Concept of difficulties that immigrants suffer trying to enter in Usa.

Credit: iStock

As a thought leader in mental health and well-being in Texas, the Hogg Foundation for Mental Health feels compelled to publicly respond to recent harmful rhetoric regarding people who immigrate to Texas. We know that immigrants, especially asylum seekers and refugees, often experience trauma and violence before, during, and after migration. This trauma can often manifest as post-traumatic stress disorder, anxiety, substance use, and depression. Many people who are undocumented may delay or forgo mental health care altogether out of fear of detainment or deportation. Additionally, recent proposed legislation may increase barriers and altogether bar people who are undocumented from accessing social services and public education, further exacerbating these mental health concerns.

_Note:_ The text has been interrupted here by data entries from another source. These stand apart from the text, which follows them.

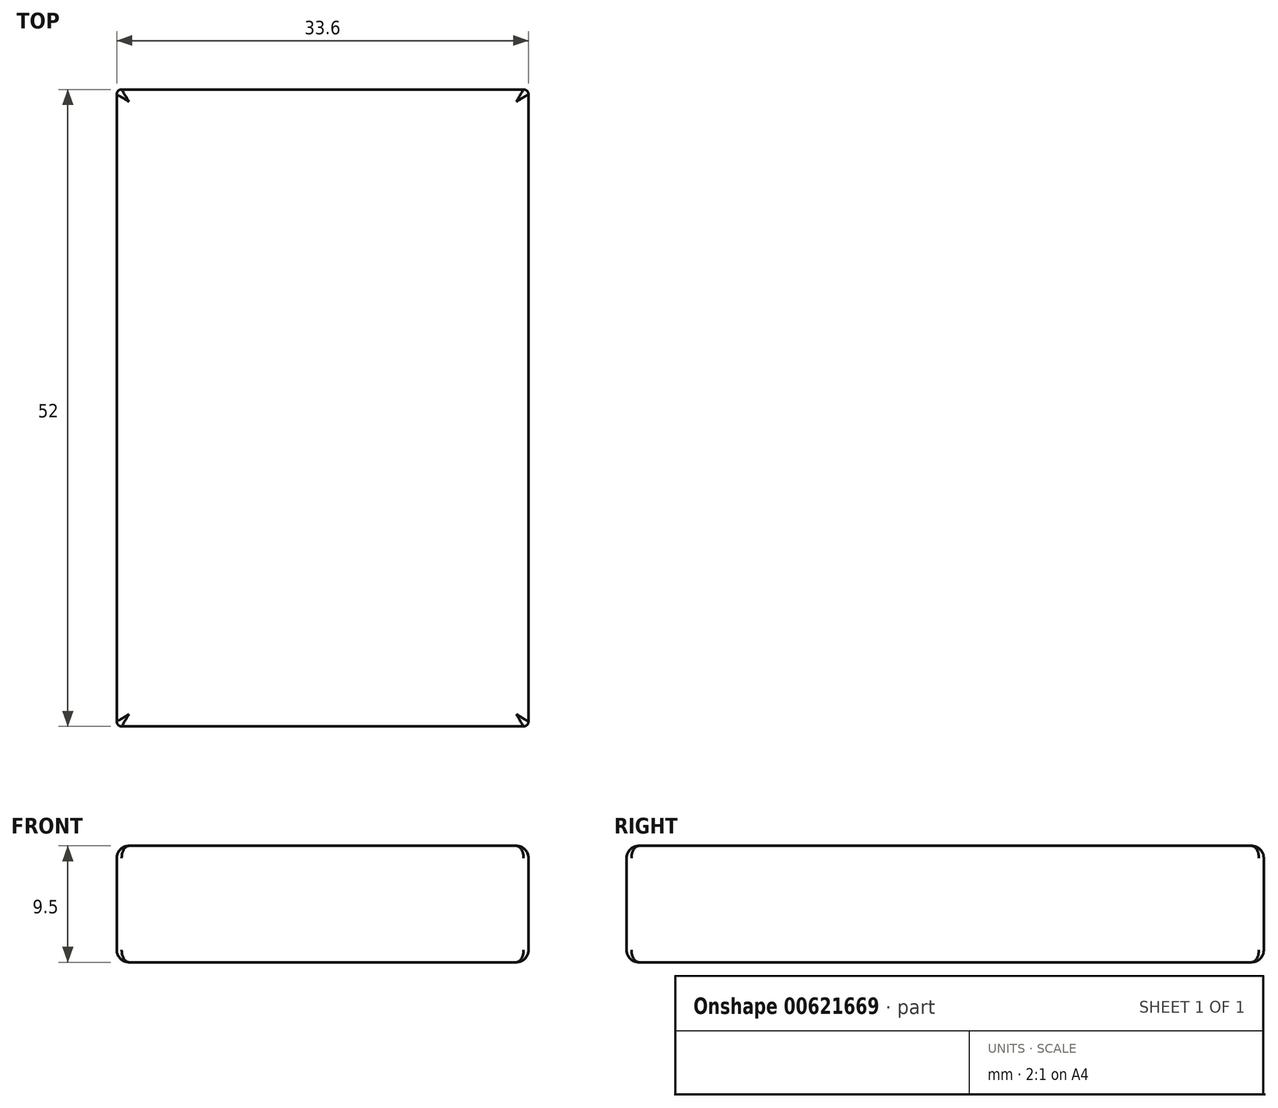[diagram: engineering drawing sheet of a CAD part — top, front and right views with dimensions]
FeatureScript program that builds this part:
annotation { "Feature Type Name" : "Feature", "Feature Type Description" : "" }
export const myFeature = defineFeature(function(context is Context, id is Id, definition is map)
    precondition{}
    {
        {
            var Q0;
            Q0=qCreatedBy(makeId("Top.planeOp"),FACE);
            var sketch = newSketch(context, id + "F0", { "sketchPlane" : qUnion([Q0])});
            skLineSegment(sketch, "E0.bottom", {"start": v(-16.8, 26) * mm, "end": v(16.8, 26) * mm});
            skLineSegment(sketch, "E0.top", {"start": v(-16.8, -26) * mm, "end": v(16.8, -26) * mm});
            skLineSegment(sketch, "E0.left", {"start": v(-16.8, 26) * mm, "end": v(-16.8, -26) * mm});
            skLineSegment(sketch, "E0.right", {"start": v(16.8, 26) * mm, "end": v(16.8, -26) * mm});
            skPoint(sketch, "E0.middle", {"position": v(0, 0) * mm});
            skSolve(sketch);
        }
        {
            var Q0;
            Q0=qSketchRegion(id+"F0",true);
            extrude(context, id + "F1", {"entities" : qUnion([Q0]), "depth" : 9.5 * mm, "offsetDistance" : 25 * mm});
        }
        {
            var Q0;
            Q0=makeQuery(id+"F1.opExtrude","SWEPT_EDGE",EDGE,{"disambiguationData":[OSD([sQuery(id+"F0.wireOp",EDGE,"E0.top"),sQuery(id+"F0.wireOp",EDGE,"E0.left")])]});
            var Q1;
            Q1=makeQuery(id+"F1.opExtrude","SWEPT_EDGE",EDGE,{"disambiguationData":[OSD([sQuery(id+"F0.wireOp",EDGE,"E0.top"),sQuery(id+"F0.wireOp",EDGE,"E0.right")])]});
            var Q2;
            Q2=makeQuery(id+"F1.opExtrude","SWEPT_EDGE",EDGE,{"disambiguationData":[OSD([sQuery(id+"F0.wireOp",EDGE,"E0.bottom"),sQuery(id+"F0.wireOp",EDGE,"E0.right")])]});
            var Q3;
            Q3=makeQuery(id+"F1.opExtrude","SWEPT_EDGE",EDGE,{"disambiguationData":[OSD([sQuery(id+"F0.wireOp",EDGE,"E0.bottom"),sQuery(id+"F0.wireOp",EDGE,"E0.left")])]});
            fillet(context, id + "F2", {"entities" : qUnion([Q0, Q1, Q2, Q3]), "radius" : .4 * mm, "tangentPropagation" : true, "allowEdgeOverflow" : false});
        }
        {
            var Q0;
            Q0=makeQuery(id+"F1.opExtrude","CAP_FACE",FACE,{"disambiguationData":[OSD([sQuery(id+"F0.wireOp",EDGE,"E0.bottom"),sQuery(id+"F0.wireOp",EDGE,"E0.top"),sQuery(id+"F0.wireOp",EDGE,"E0.left"),sQuery(id+"F0.wireOp",EDGE,"E0.right")])],"isStart":false});
            var Q1;
            Q1=makeQuery(id+"F1.opExtrude","CAP_FACE",FACE,{"disambiguationData":[OSD([sQuery(id+"F0.wireOp",EDGE,"E0.bottom"),sQuery(id+"F0.wireOp",EDGE,"E0.top"),sQuery(id+"F0.wireOp",EDGE,"E0.left"),sQuery(id+"F0.wireOp",EDGE,"E0.right")])],"isStart":true});
            fillet(context, id + "F3", {"entities" : qUnion([Q0, Q1]), "radius" : 1 * mm, "tangentPropagation" : true, "allowEdgeOverflow" : false});
        }
    });
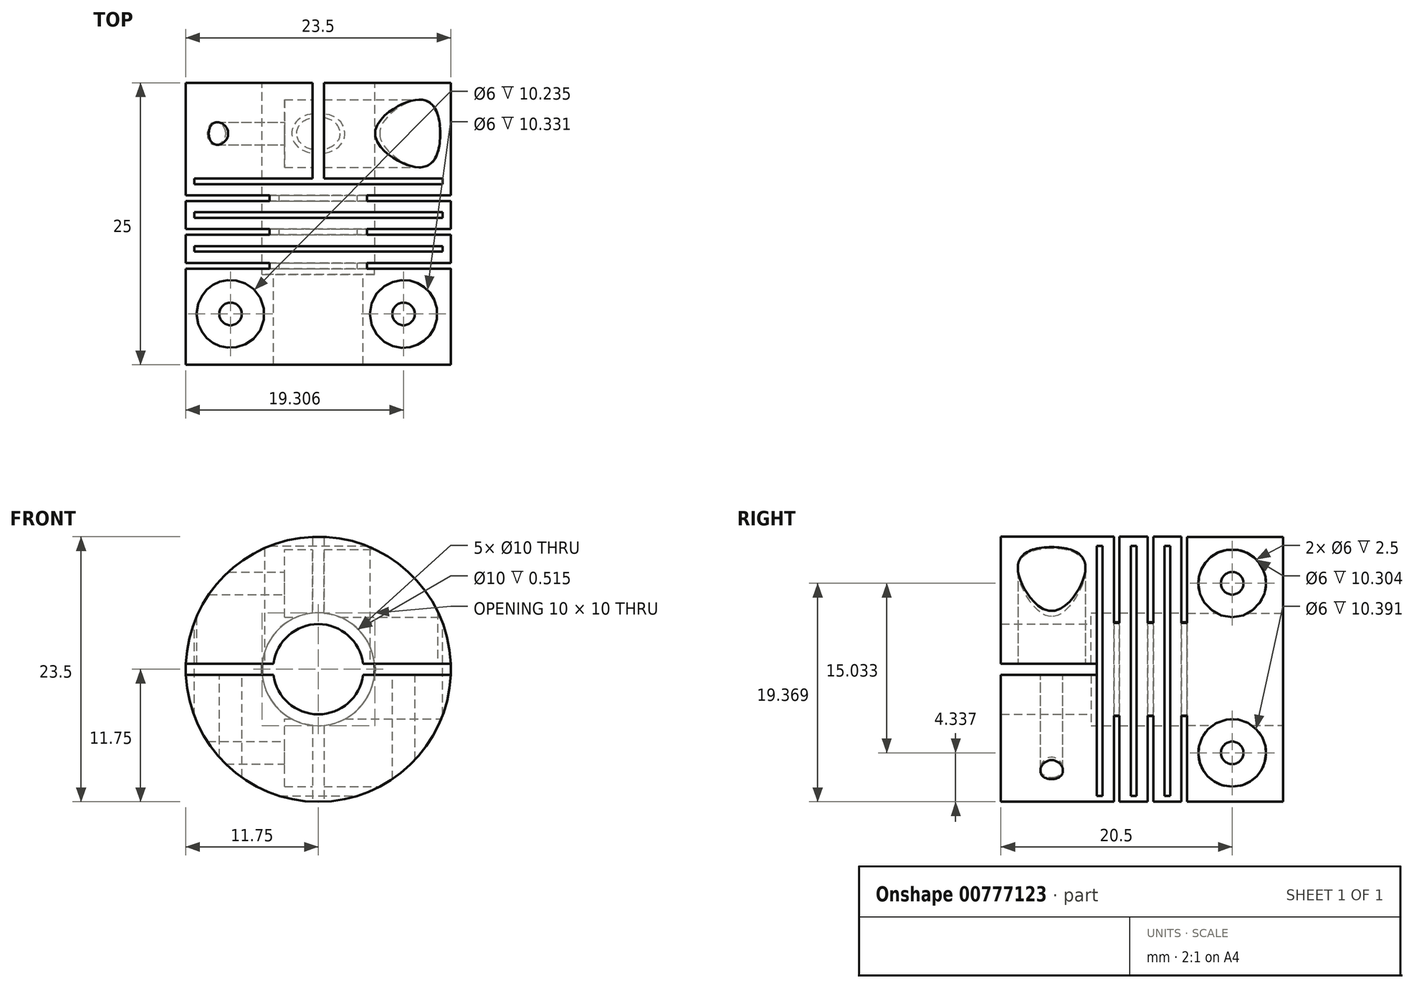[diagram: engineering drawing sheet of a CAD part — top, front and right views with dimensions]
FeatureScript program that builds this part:
annotation { "Feature Type Name" : "Feature", "Feature Type Description" : "" }
export const myFeature = defineFeature(function(context is Context, id is Id, definition is map)
    precondition{}
    {
        {
            var Q0;
            Q0=qCreatedBy(makeId("Front.planeOp"),FACE);
            var sketch = newSketch(context, id + "F0", { "sketchPlane" : qUnion([Q0])});
            skCircle(sketch, "E0", {"center": v(0, 0) * mm, "radius": 11.75 * mm});
            skCircle(sketch, "E1", {"center": v(0, 0) * mm, "radius": 4 * mm});
            skCircle(sketch, "E2", {"center": v(0, 0) * mm, "radius": 5 * mm});
            skLineSegment(sketch, "E3.bottom", {"start": v(-0.5, 11.74) * mm, "end": v(0.5, 11.74) * mm});
            skLineSegment(sketch, "E3.top", {"start": v(-0.5, -11.74) * mm, "end": v(0.5, -11.74) * mm});
            skLineSegment(sketch, "E3.left", {"start": v(-0.5, 11.74) * mm, "end": v(-0.5, -11.74) * mm});
            skLineSegment(sketch, "E3.right", {"start": v(0.5, 11.74) * mm, "end": v(0.5, -11.74) * mm});
            skLineSegment(sketch, "E4.bottom", {"start": v(-11.74, 0.5) * mm, "end": v(11.74, 0.5) * mm});
            skLineSegment(sketch, "E4.top", {"start": v(-11.74, -0.5) * mm, "end": v(11.74, -0.5) * mm});
            skLineSegment(sketch, "E4.left", {"start": v(-11.75, 0.5) * mm, "end": v(-11.75, -0.5) * mm});
            skLineSegment(sketch, "E4.right", {"start": v(11.74, 0.5) * mm, "end": v(11.74, -0.5) * mm});
            skSolve(sketch);
        }
        {
            var Q0;
            Q0 = qSketchRegion(id + "F0", true);
            var Q1;
            Q1=makeQuery(id+"F0.imprint","IMPRINT",FACE,{"disambiguationData":[TD([[makeQuery(id+"F0.imprint","IMPRINT",EDGE,{"derivedFrom":sQuery(id+"F0.wireOp",EDGE,"E1")}),-1.0]])]});
            extrude(context, id + "F1", {"entities" : qUnion([Q0, Q1]), "depth" : 25 * mm, "offsetDistance" : 25 * mm});
        }
        {
            var Q0;
            Q0=makeQuery(id+"F0.imprint","IMPRINT",FACE,{"disambiguationData":[TD([[makeQuery(id+"F0.imprint","IMPRINT",EDGE,{"derivedFrom":sQuery(id+"F0.wireOp",EDGE,"E1")}),-1.0]])]});
            extrude(context, id + "F2", {"entities" : qUnion([Q0]), "operationType" : NewBodyOperationType.REMOVE, "depth" : 17 * mm, "offsetDistance" : 25 * mm});
        }
        {
            var Q0;
            {var subQ5=sQuery(id+"F0.wireOp",EDGE,"E3.bottom");Q0=makeQuery(id+"F0.imprint","IMPRINT",FACE,{"disambiguationData":[TD([[makeQuery(id+"F0.imprint","IMPRINT",EDGE,{"derivedFrom":subQ5}),-1.0]])]});}
            var Q1;
            {var subQ5=sQuery(id+"F0.wireOp",EDGE,"E3.top");Q1=makeQuery(id+"F0.imprint","IMPRINT",FACE,{"disambiguationData":[TD([[makeQuery(id+"F0.imprint","IMPRINT",EDGE,{"derivedFrom":subQ5}),1.0]])]});}
            var Q2;
            {var subQ0=sQuery(id+"F0.wireOp",EDGE,"E3.top");Q2=makeQuery(id+"F0.imprint","IMPRINT",FACE,{"disambiguationData":[TD([[makeQuery(id+"F0.imprint","IMPRINT",EDGE,{"derivedFrom":subQ0}),-1.0]])]});}
            var Q3;
            {var subQ0=sQuery(id+"F0.wireOp",EDGE,"E3.bottom");Q3=makeQuery(id+"F0.imprint","IMPRINT",FACE,{"disambiguationData":[TD([[makeQuery(id+"F0.imprint","IMPRINT",EDGE,{"derivedFrom":subQ0}),1.0]])]});}
            extrude(context, id + "F3", {"entities" : qUnion([Q0, Q1, Q2, Q3]), "operationType" : NewBodyOperationType.REMOVE, "depth" : 8.5 * mm, "offsetDistance" : 25 * mm});
        }
        {
            var Q0;
            {var subQ0=sQuery(id+"F0.wireOp",EDGE,"E4.bottom");var subQ1=sQuery(id+"F0.wireOp",EDGE,"E0");var subQ2=makeQuery(id+"F0.imprint","INTERSECT",VERTEX,{"derivedFrom":[subQ1,subQ0]});Q0=makeQuery(id+"F0.imprint","IMPRINT",FACE,{"disambiguationData":[TD([[makeQuery(id+"F0.imprint","IMPRINT",EDGE,{"disambiguationData":[TD([[subQ2,-1.0]])],"derivedFrom":subQ1}),1.0]])]});}
            var Q1;
            {var subQ0=sQuery(id+"F0.wireOp",EDGE,"E4.bottom");var subQ1=sQuery(id+"F0.wireOp",EDGE,"E1");var subQ2=makeQuery(id+"F0.imprint","INTERSECT",VERTEX,{"disambiguationData":[OD(1.0)],"derivedFrom":[subQ1,subQ0]});Q1=makeQuery(id+"F0.imprint","IMPRINT",FACE,{"disambiguationData":[TD([[makeQuery(id+"F0.imprint","IMPRINT",EDGE,{"disambiguationData":[TD([[subQ2,-1.0]])],"derivedFrom":subQ1}),-1.0]])]});}
            var Q2;
            {var subQ0=sQuery(id+"F0.wireOp",EDGE,"E4.bottom");var subQ1=sQuery(id+"F0.wireOp",EDGE,"E1");var subQ2=makeQuery(id+"F0.imprint","INTERSECT",VERTEX,{"disambiguationData":[OD(0.0)],"derivedFrom":[subQ1,subQ0]});Q2=makeQuery(id+"F0.imprint","IMPRINT",FACE,{"disambiguationData":[TD([[makeQuery(id+"F0.imprint","IMPRINT",EDGE,{"disambiguationData":[TD([[subQ2,1.0]])],"derivedFrom":subQ1}),-1.0]])]});}
            var Q3;
            {var subQ5=sQuery(id+"F0.wireOp",EDGE,"E4.right");Q3=makeQuery(id+"F0.imprint","IMPRINT",FACE,{"disambiguationData":[TD([[makeQuery(id+"F0.imprint","IMPRINT",EDGE,{"derivedFrom":subQ5}),-1.0]])]});}
            var Q4;
            {var subQ0=sQuery(id+"F0.wireOp",EDGE,"E4.right");Q4=makeQuery(id+"F0.imprint","IMPRINT",FACE,{"disambiguationData":[TD([[makeQuery(id+"F0.imprint","IMPRINT",EDGE,{"derivedFrom":subQ0}),1.0]])]});}
            extrude(context, id + "F4", {"entities" : qUnion([Q0, Q1, Q2, Q3, Q4]), "operationType" : NewBodyOperationType.REMOVE, "depth" : 25 * mm, "offsetDistance" : 25 * mm, "hasSecondDirection" : true, "secondDirectionOppositeDirection" : false, "secondDirectionDepth" : 16.5 * mm});
        }
        {
            var Q0;
            Q0=qCreatedBy(makeId("Right.planeOp"),FACE);
            var sketch = newSketch(context, id + "F5", { "sketchPlane" : qUnion([Q0])});
            skCircle(sketch, "E5", {"center": v(-4.5, 7.62) * mm, "radius": 3 * mm});
            skCircle(sketch, "E6", {"center": v(-4.5, -7.41) * mm, "radius": 3 * mm});
            skSolve(sketch);
        }
        {
            var Q0;
            Q0 = qSketchRegion(id + "F5", true);
            extrude(context, id + "F6", {"entities" : qUnion([Q0]), "operationType" : NewBodyOperationType.REMOVE, "oppositeDirection" : true, "depth" : 3 * mm, "offsetDistance" : 25 * mm, "hasSecondDirection" : true, "secondDirectionOppositeDirection" : false, "secondDirectionDepth" : 25 * mm});
        }
        {
            var Q0;
            Q0=qCreatedBy(makeId("Top.planeOp"),FACE);
            var sketch = newSketch(context, id + "F7", { "sketchPlane" : qUnion([Q0])});
            skCircle(sketch, "E7", {"center": v(-7.78, -20.5) * mm, "radius": 3 * mm});
            skCircle(sketch, "E8", {"center": v(7.56, -20.5) * mm, "radius": 3 * mm});
            skSolve(sketch);
        }
        {
            var Q0;
            Q0 = qSketchRegion(id + "F7", true);
            extrude(context, id + "F8", {"entities" : qUnion([Q0]), "operationType" : NewBodyOperationType.REMOVE, "depth" : 25 * mm, "offsetDistance" : 25 * mm});
        }
        {
            var Q0;
            Q0=qCreatedBy(makeId("Right.planeOp"),FACE);
            var sketch = newSketch(context, id + "F9", { "sketchPlane" : qUnion([Q0])});
            skLineSegment(sketch, "E9.bottom", {"start": v(-16.49, 10.92) * mm, "end": v(-15.99, 10.92) * mm});
            skLineSegment(sketch, "E9.top", {"start": v(-16.49, -11.23) * mm, "end": v(-15.99, -11.23) * mm});
            skLineSegment(sketch, "E9.left", {"start": v(-16.49, 10.92) * mm, "end": v(-16.49, -11.23) * mm});
            skLineSegment(sketch, "E9.right", {"start": v(-15.99, 10.92) * mm, "end": v(-15.99, -11.23) * mm});
            skLineSegment(sketch, "E10.bottom", {"start": v(-13.49, -11.23) * mm, "end": v(-12.99, -11.23) * mm});
            skLineSegment(sketch, "E10.top", {"start": v(-13.49, 10.92) * mm, "end": v(-12.99, 10.92) * mm});
            skLineSegment(sketch, "E10.left", {"start": v(-13.49, -11.23) * mm, "end": v(-13.49, 10.92) * mm});
            skLineSegment(sketch, "E10.right", {"start": v(-12.99, -11.23) * mm, "end": v(-12.99, 10.92) * mm});
            skLineSegment(sketch, "E11.bottom", {"start": v(-10.49, 10.92) * mm, "end": v(-9.99, 10.92) * mm});
            skLineSegment(sketch, "E11.top", {"start": v(-10.49, -11.23) * mm, "end": v(-9.99, -11.23) * mm});
            skLineSegment(sketch, "E11.left", {"start": v(-10.49, 10.92) * mm, "end": v(-10.49, -11.23) * mm});
            skLineSegment(sketch, "E11.right", {"start": v(-9.99, 10.92) * mm, "end": v(-9.99, -11.23) * mm});
            skSolve(sketch);
        }
        {
            var Q0;
            Q0 = qSketchRegion(id + "F9", true);
            extrude(context, id + "F10", {"entities" : qUnion([Q0]), "operationType" : NewBodyOperationType.REMOVE, "oppositeDirection" : true, "depth" : 25 * mm, "offsetDistance" : 25 * mm, "hasSecondDirection" : true, "secondDirectionOppositeDirection" : false, "secondDirectionDepth" : 25 * mm});
        }
        {
            var Q0;
            Q0=qCreatedBy(makeId("Top.planeOp"),FACE);
            var sketch = newSketch(context, id + "F11", { "sketchPlane" : qUnion([Q0])});
            skLineSegment(sketch, "E12.bottom", {"start": v(-11, -14.49) * mm, "end": v(11, -14.49) * mm});
            skLineSegment(sketch, "E12.top", {"start": v(-11, -14.99) * mm, "end": v(11, -14.99) * mm});
            skLineSegment(sketch, "E12.left", {"start": v(-11, -14.49) * mm, "end": v(-11, -14.99) * mm});
            skLineSegment(sketch, "E12.right", {"start": v(11, -14.49) * mm, "end": v(11, -14.99) * mm});
            skLineSegment(sketch, "E13.bottom", {"start": v(-11, -11.49) * mm, "end": v(11, -11.49) * mm});
            skLineSegment(sketch, "E13.top", {"start": v(-11, -11.99) * mm, "end": v(11, -11.99) * mm});
            skLineSegment(sketch, "E13.left", {"start": v(-11, -11.49) * mm, "end": v(-11, -11.99) * mm});
            skLineSegment(sketch, "E13.right", {"start": v(11, -11.49) * mm, "end": v(11, -11.99) * mm});
            skLineSegment(sketch, "E14.bottom", {"start": v(-11, -8.5) * mm, "end": v(11, -8.5) * mm});
            skLineSegment(sketch, "E14.top", {"start": v(-11, -9) * mm, "end": v(11, -9) * mm});
            skLineSegment(sketch, "E14.left", {"start": v(-11, -8.5) * mm, "end": v(-11, -9) * mm});
            skLineSegment(sketch, "E14.right", {"start": v(11, -8.5) * mm, "end": v(11, -9) * mm});
            skSolve(sketch);
        }
        {
            var Q0;
            Q0 = qSketchRegion(id + "F11", true);
            extrude(context, id + "F12", {"entities" : qUnion([Q0]), "operationType" : NewBodyOperationType.REMOVE, "oppositeDirection" : true, "depth" : 25 * mm, "offsetDistance" : 25 * mm, "hasSecondDirection" : true, "secondDirectionOppositeDirection" : false, "secondDirectionDepth" : 25 * mm});
        }
        {
            var Q0;
            Q0=makeQuery(id+"F6.boolean.opBoolean","COPY",FACE,{"derivedFrom":makeQuery(id+"F6.opExtrude","CAP_FACE",FACE,{"disambiguationData":[OSD([sQuery(id+"F5.wireOp",EDGE,"E6")])],"isStart":false})});
            var sketch = newSketch(context, id + "F13", { "sketchPlane" : qUnion([Q0])});
            skCircle(sketch, "E15", {"center": v(-4.5, -7.41) * mm, "radius": 1 * mm});
            skCircle(sketch, "E16", {"center": v(-4.5, 7.62) * mm, "radius": 1 * mm});
            skSolve(sketch);
        }
        {
            var Q0;
            Q0=makeQuery(id+"F13.imprint","IMPRINT",FACE,{"disambiguationData":[TD([[makeQuery(id+"F13.imprint","IMPRINT",EDGE,{"derivedFrom":sQuery(id+"F13.wireOp",EDGE,"E15")}),1.0]])]});
            var Q1;
            Q1=makeQuery(id+"F13.imprint","IMPRINT",FACE,{"disambiguationData":[TD([[makeQuery(id+"F13.imprint","IMPRINT",EDGE,{"derivedFrom":sQuery(id+"F13.wireOp",EDGE,"E16")}),1.0]])]});
            extrude(context, id + "F14", {"entities" : qUnion([Q0, Q1]), "operationType" : NewBodyOperationType.REMOVE, "oppositeDirection" : true, "depth" : 25 * mm, "offsetDistance" : 25 * mm});
        }
        {
            var Q0;
            {var subQ0=sQuery(id+"F0.wireOp",EDGE,"E4.top");Q0=makeQuery(id+"F4.boolean.opBoolean","COPY",FACE,{"derivedFrom":makeQuery(id+"F4.opExtrude","SWEPT_FACE",FACE,{"disambiguationData":[OSD([subQ0]),TDD([makeQuery(id+"F0.imprint","IMPRINT",EDGE,{"disambiguationData":[TD([[makeQuery(id+"F0.imprint","INTERSECT",VERTEX,{"derivedFrom":[sQuery(id+"F0.wireOp",EDGE,"E0"),subQ0]}),-1.0]])],"derivedFrom":subQ0}),makeQuery(id+"F0.imprint","IMPRINT",EDGE,{"disambiguationData":[TD([[makeQuery(id+"F0.imprint","INTERSECT",VERTEX,{"disambiguationData":[OD(0.0)],"derivedFrom":[sQuery(id+"F0.wireOp",EDGE,"E1"),subQ0]}),1.0]])],"derivedFrom":subQ0})])]})});}
            var sketch = newSketch(context, id + "F15", { "sketchPlane" : qUnion([Q0])});
            skCircle(sketch, "E17", {"center": v(-7.78, -20.5) * mm, "radius": 1 * mm});
            skCircle(sketch, "E18", {"center": v(7.56, -20.5) * mm, "radius": 1 * mm});
            skSolve(sketch);
        }
        {
            var Q0;
            Q0=makeQuery(id+"F15.imprint","IMPRINT",FACE,{"disambiguationData":[TD([[makeQuery(id+"F15.imprint","IMPRINT",EDGE,{"derivedFrom":sQuery(id+"F15.wireOp",EDGE,"E18")}),1.0]])]});
            var Q1;
            Q1=makeQuery(id+"F15.imprint","IMPRINT",FACE,{"disambiguationData":[TD([[makeQuery(id+"F15.imprint","IMPRINT",EDGE,{"derivedFrom":sQuery(id+"F15.wireOp",EDGE,"E17")}),1.0]])]});
            extrude(context, id + "F16", {"entities" : qUnion([Q0, Q1]), "operationType" : NewBodyOperationType.REMOVE, "oppositeDirection" : true, "depth" : 25 * mm, "offsetDistance" : 25 * mm});
        }
    });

Researchers have yet to fully determine the full mental health impacts of increased anti-immigrant sentiment across the country. However, immigrants in states with more restrictive immigration policies report experiencing more discrimination than immigrants in states with less restrictive immigration policies.[i] Regardless of means of immigration, we should all be aware of the trauma that many people face before, during and after migration. The Hogg Foundation acknowledges the impact of racism, sexism, and other structural oppressions on mental health, and continues to speak out against these oppressions even when it is challenging to do so. We remain committed to the belief that Racism is a Mental Health Crisis.

[i] Gurrola, M.A. & Ayón, C. (2018). Immigration policies and social determinants of health: Is immigrants’ health at risk? Race and Social Problems. 10, 209–220.